Text-based design files
+++++

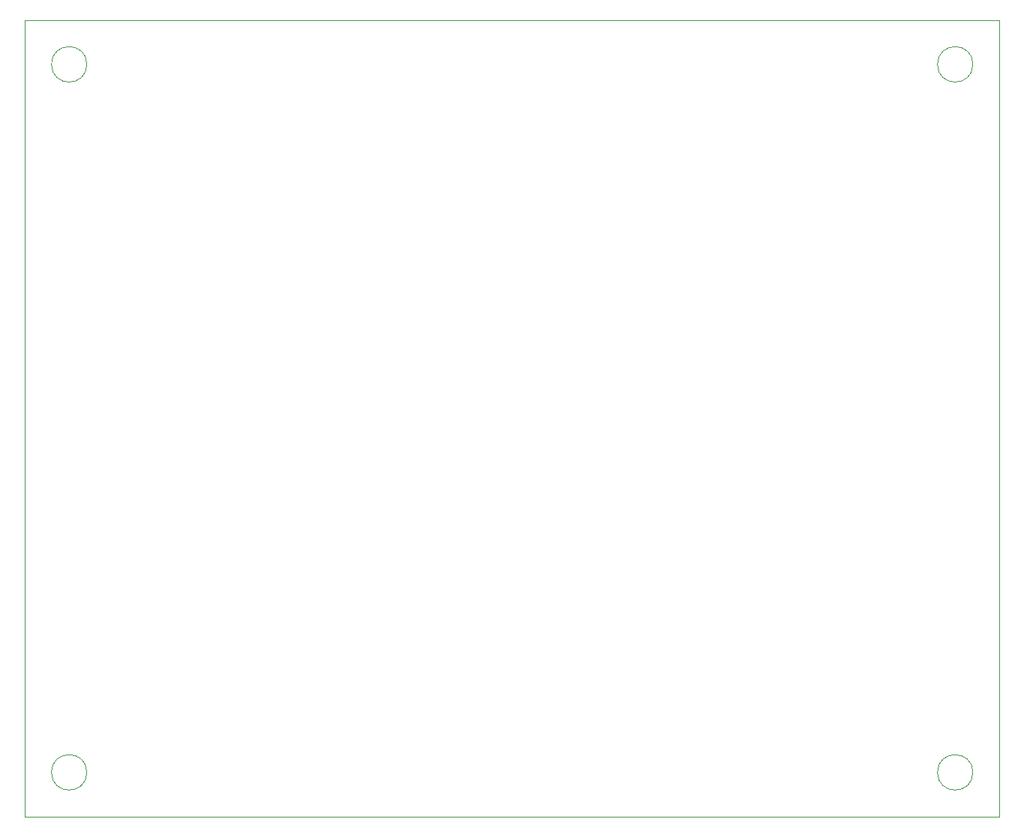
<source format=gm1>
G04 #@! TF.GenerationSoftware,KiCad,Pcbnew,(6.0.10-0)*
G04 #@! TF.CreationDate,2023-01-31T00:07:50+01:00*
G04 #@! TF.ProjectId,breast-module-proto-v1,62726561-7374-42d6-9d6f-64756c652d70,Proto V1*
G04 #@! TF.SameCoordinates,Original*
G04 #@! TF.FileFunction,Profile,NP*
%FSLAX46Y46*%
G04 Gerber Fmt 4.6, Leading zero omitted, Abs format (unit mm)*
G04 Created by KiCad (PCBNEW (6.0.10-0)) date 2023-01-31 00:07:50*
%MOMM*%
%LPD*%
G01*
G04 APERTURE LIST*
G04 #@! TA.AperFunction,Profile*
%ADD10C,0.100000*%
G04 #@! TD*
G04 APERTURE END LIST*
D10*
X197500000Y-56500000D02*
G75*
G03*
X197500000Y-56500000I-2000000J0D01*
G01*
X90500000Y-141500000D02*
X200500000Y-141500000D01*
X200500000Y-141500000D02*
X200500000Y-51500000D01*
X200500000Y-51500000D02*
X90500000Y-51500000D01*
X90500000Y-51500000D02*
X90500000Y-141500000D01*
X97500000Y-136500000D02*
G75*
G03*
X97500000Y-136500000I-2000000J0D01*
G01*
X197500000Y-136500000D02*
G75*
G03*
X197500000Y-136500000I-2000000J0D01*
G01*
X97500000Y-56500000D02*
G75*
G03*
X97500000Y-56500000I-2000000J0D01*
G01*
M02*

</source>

+++++

Lines from the one that contains "X97500000Y-136500000I-2000000J0D01*" through the final line of the entries must be duplicated exactly, and no other lines.

→ THE COMPLETED TASK:
X97500000Y-136500000I-2000000J0D01*
G01*
X197500000Y-136500000D02*
G75*
G03*
X197500000Y-136500000I-2000000J0D01*
G01*
X97500000Y-56500000D02*
G75*
G03*
X97500000Y-56500000I-2000000J0D01*
G01*
M02*

</source>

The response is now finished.